The proposals mean an overall investment of around £8 million a year and it heralds a new and unique partnership that will support both the BBC’s ongoing public mission to serve local audiences, and the growth and evolution of the commercial news media sector.

BBC News and Current Affairs director James Harding said, “These plans are not just a milestone in the relationship between the BBC and the local press. They will enhance local journalism, ensure greater accountability of people in public life and enable BBC audiences and newspaper readers to get better coverage of what’s really happening in their communities. These are big steps to strengthen local news. We will add 150 journalists reporting for their papers and BBC audiences alike. BBC video will reach more people through local newspaper websites. And, together, we will harness the potential of data journalism to improve our reporting of public services and institutions across the country.”

NMA chairman Ashley Highfield said, “We believe this will strengthen and enhance local journalism, and the crucial role it has in holding local authorities to account, while maintaining the healthy competition between different news sources which is so important in a democracy.  More coverage and content from councils will be more widely distributed ensuring greater accountability and transparency in an ever more devolved Britain.

“As the market leader in local news provision, the local news media industry has long been keen to explore a more positive relationship with the BBC which would be of real benefit to our readers and licence fee payers. More work is needed to finalise the details but we have now all reached an agreement we believe will enable the BBC to benefit from local media’s first class local journalism while providing an appropriate framework for use of this content.

“Reaching 40 million people each week, local newspapers in print and digital sit at the heart of communities across the UK, providing an invaluable public service which underpins democracy at a local level.”

Culture Secretary, John Whittingdale MP said, “Local and regional media plays a vital role in reporting issues that matter to communities and also helps hold local decision-makers to account. Given the challenges the industry is facing, these plans from the BBC and NMA are welcome. They will need to be implemented carefully and in consultation with industry, but will help make sure our local media thrives for years to come.”

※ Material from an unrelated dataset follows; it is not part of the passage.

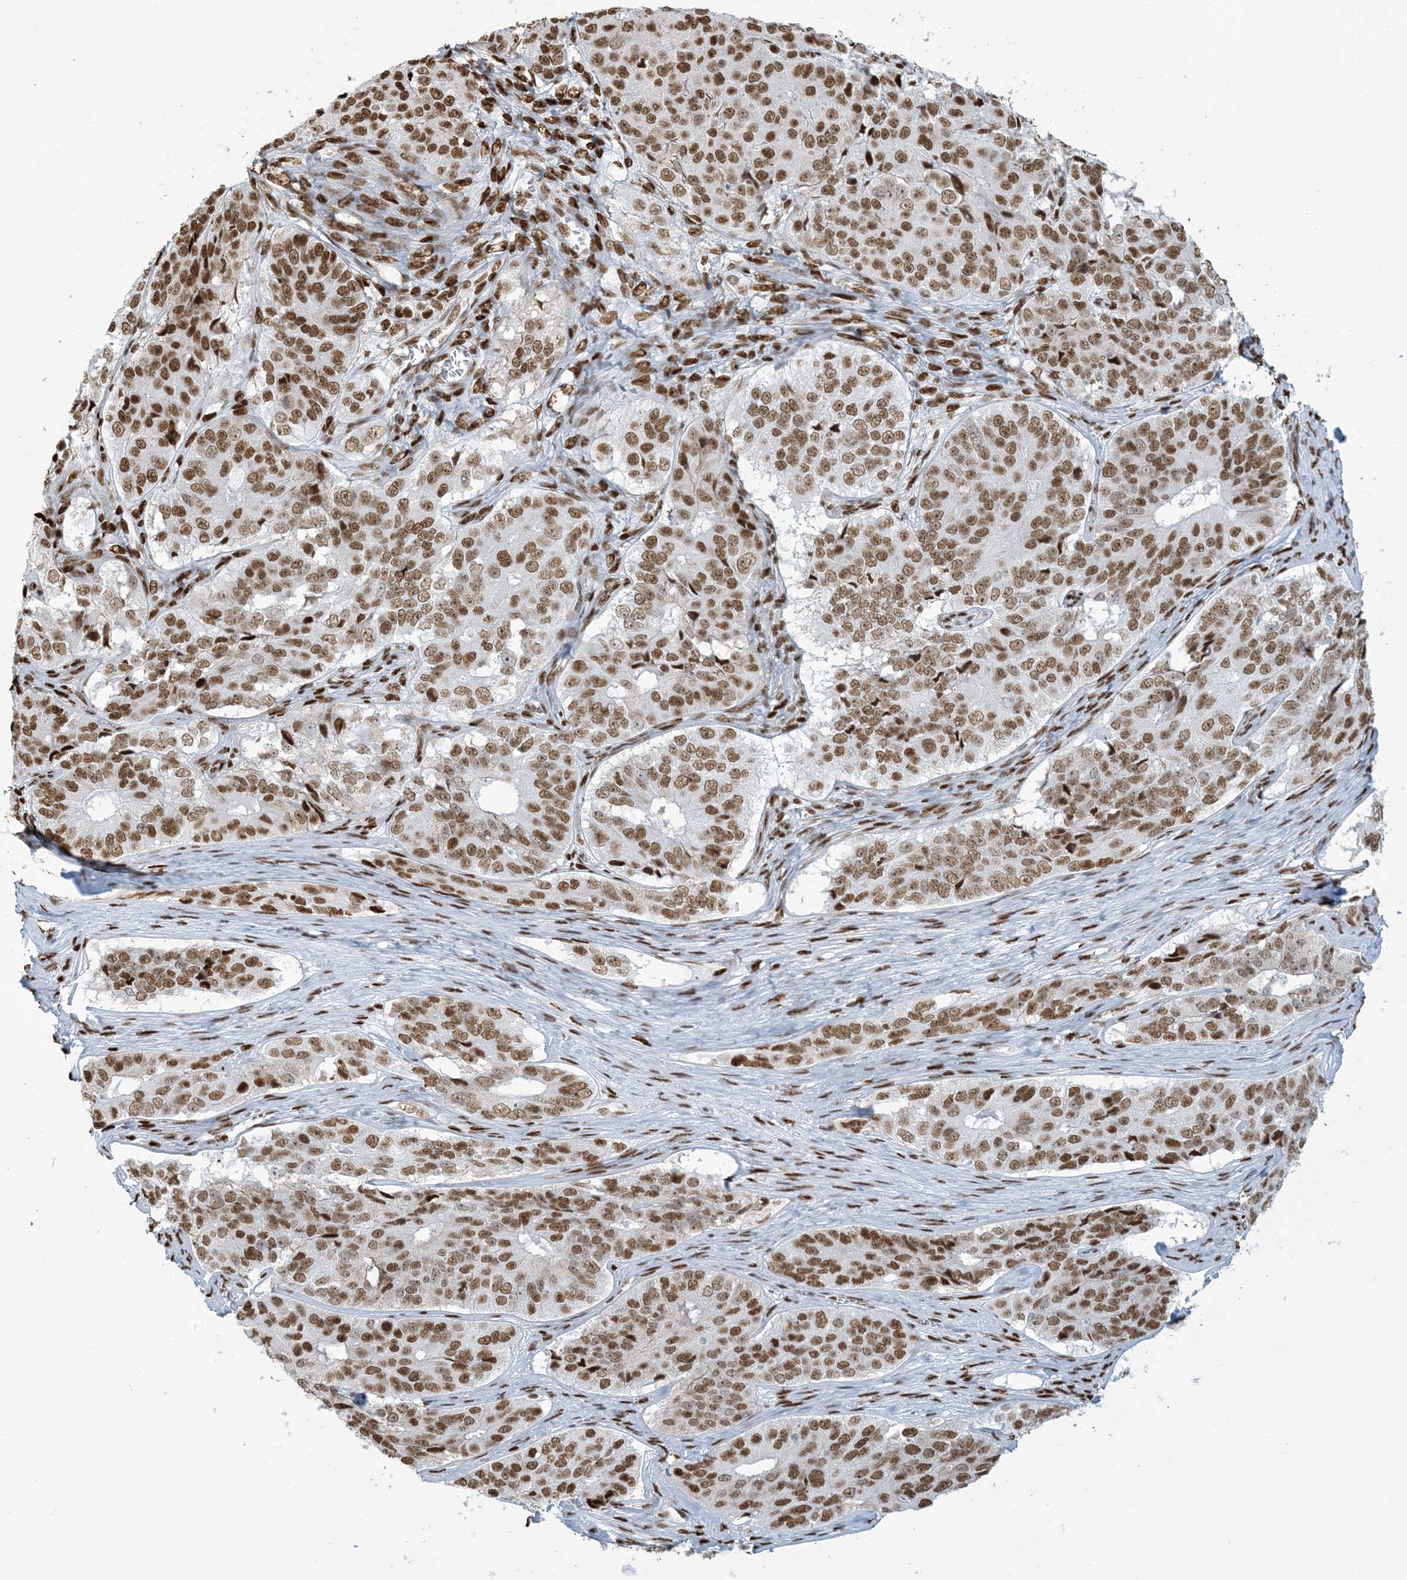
{"staining": {"intensity": "moderate", "quantity": ">75%", "location": "nuclear"}, "tissue": "ovarian cancer", "cell_type": "Tumor cells", "image_type": "cancer", "snomed": [{"axis": "morphology", "description": "Carcinoma, endometroid"}, {"axis": "topography", "description": "Ovary"}], "caption": "DAB immunohistochemical staining of ovarian cancer demonstrates moderate nuclear protein staining in about >75% of tumor cells.", "gene": "STAG1", "patient": {"sex": "female", "age": 51}}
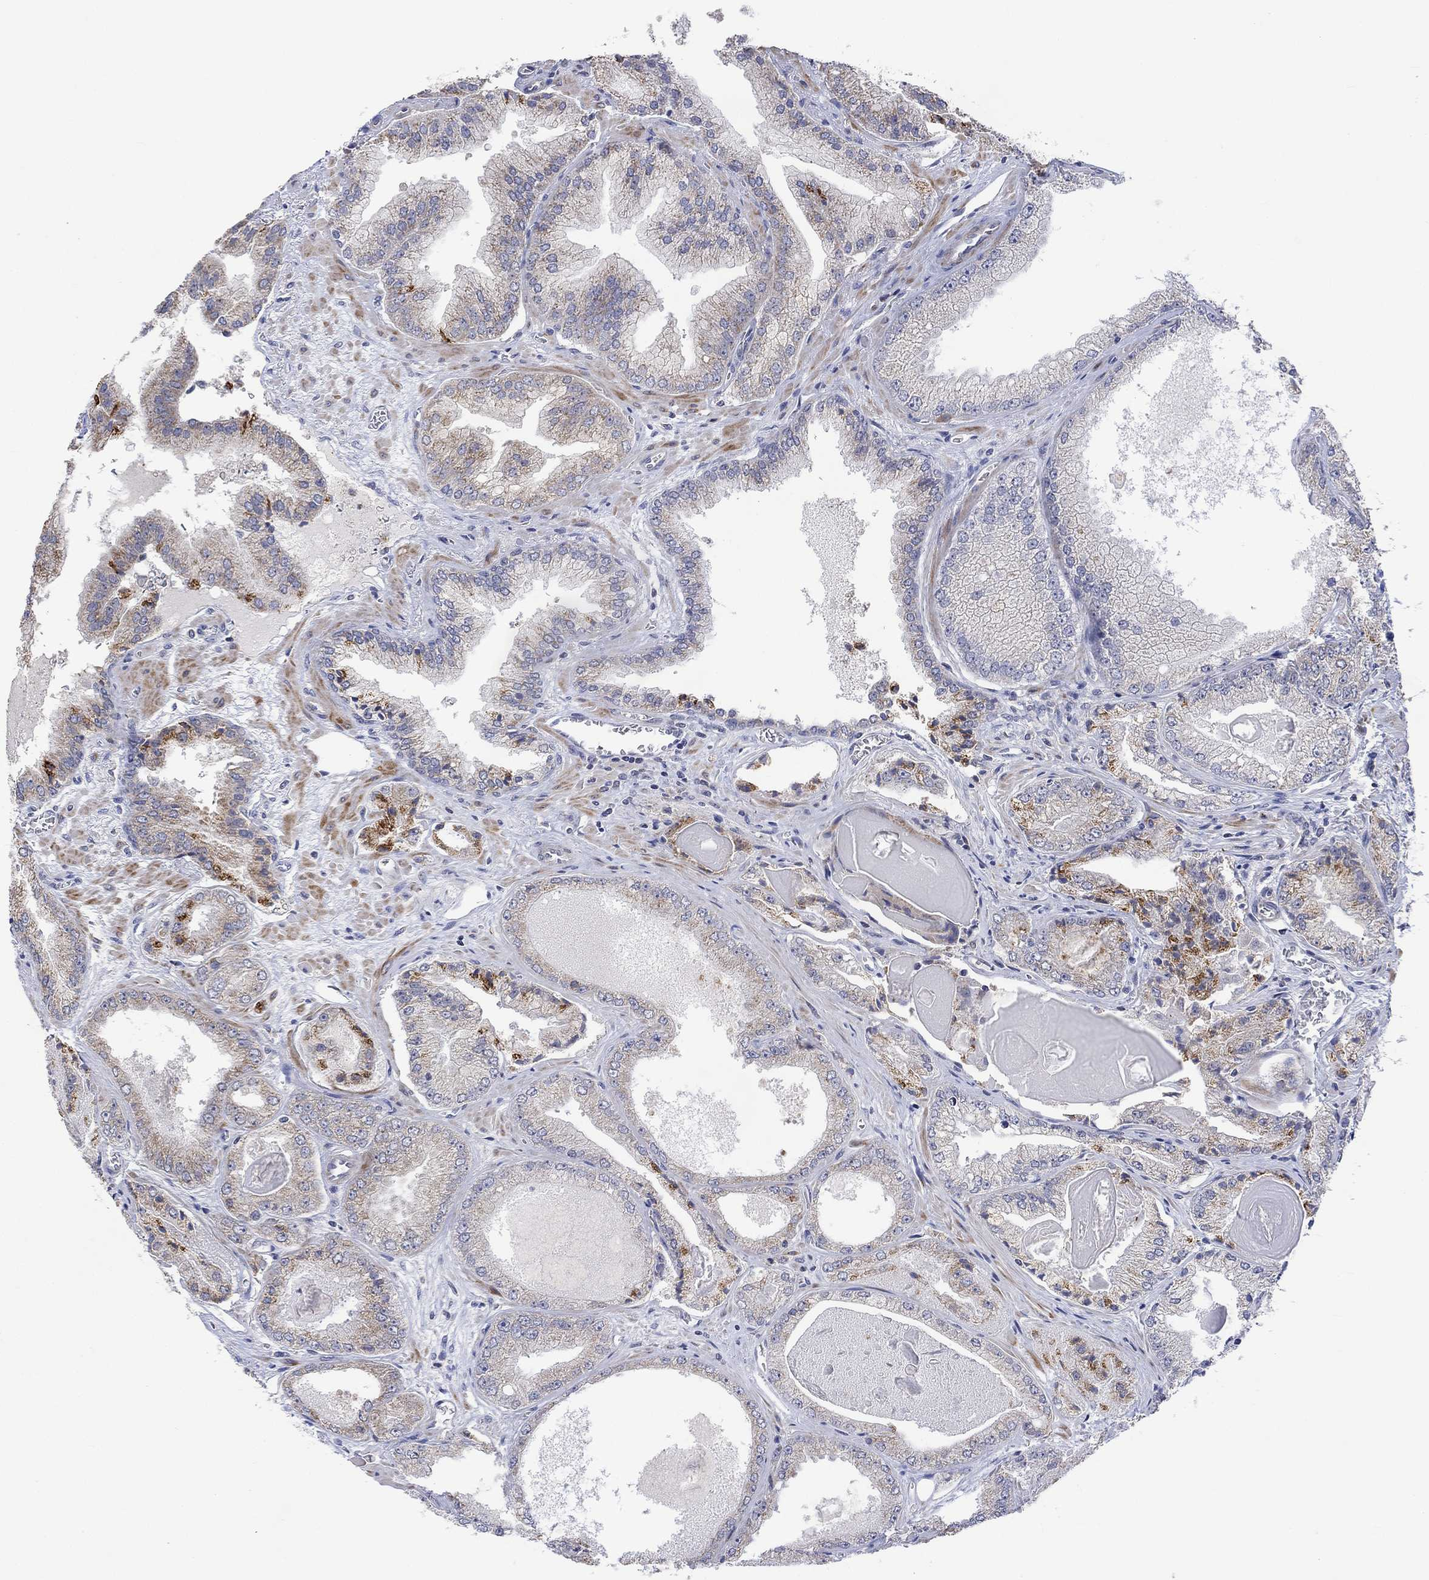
{"staining": {"intensity": "strong", "quantity": "<25%", "location": "cytoplasmic/membranous"}, "tissue": "prostate cancer", "cell_type": "Tumor cells", "image_type": "cancer", "snomed": [{"axis": "morphology", "description": "Adenocarcinoma, Low grade"}, {"axis": "topography", "description": "Prostate"}], "caption": "The micrograph reveals immunohistochemical staining of prostate cancer. There is strong cytoplasmic/membranous staining is identified in approximately <25% of tumor cells. (Stains: DAB (3,3'-diaminobenzidine) in brown, nuclei in blue, Microscopy: brightfield microscopy at high magnification).", "gene": "SLC48A1", "patient": {"sex": "male", "age": 72}}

The delivery of the proposals, and the broader relationship between the BBC and its local news partners, will be subject to a joint annual review by the BBC and the NMA and considered by the new BBC Board to ensure that the terms of the agreement are being met and that it continues to deliver its intended purpose. The results of this review will be published alongside the BBC’s Annual Report and Accounts.

On the BBC side, the local newspaper initiatives will managed by the BBC English Regions HQ and will be based at BBC Birmingham.

While the journalists will be under the editorial direction and control of their employers, processes will be jointly agreed to ensure the quality of coverage is in line with the BBC’s public service obligations.  The number will rise to 200 journalists, depending on the outcome of a joint review of usage in 2019. If the usage of the journalism on BBC outlets warrants increasing the numbers from 150 to 200 in 2019, the further 50 journalists could be funded from a number of different sources, including net revenues raised by the participating news media groups from advertising against BBC news bank video content (which may need specific approval from the future regulatory body of the BBC), external funding, or reallocation of BBC resources spent on the data journalism unit.

The News Media Association is the voice of national, regional and local news media organisations in the UK. It exists to promote the interests of news media publishers to government, regulatory authorities, industry bodies and other organisations whose work affects the industry.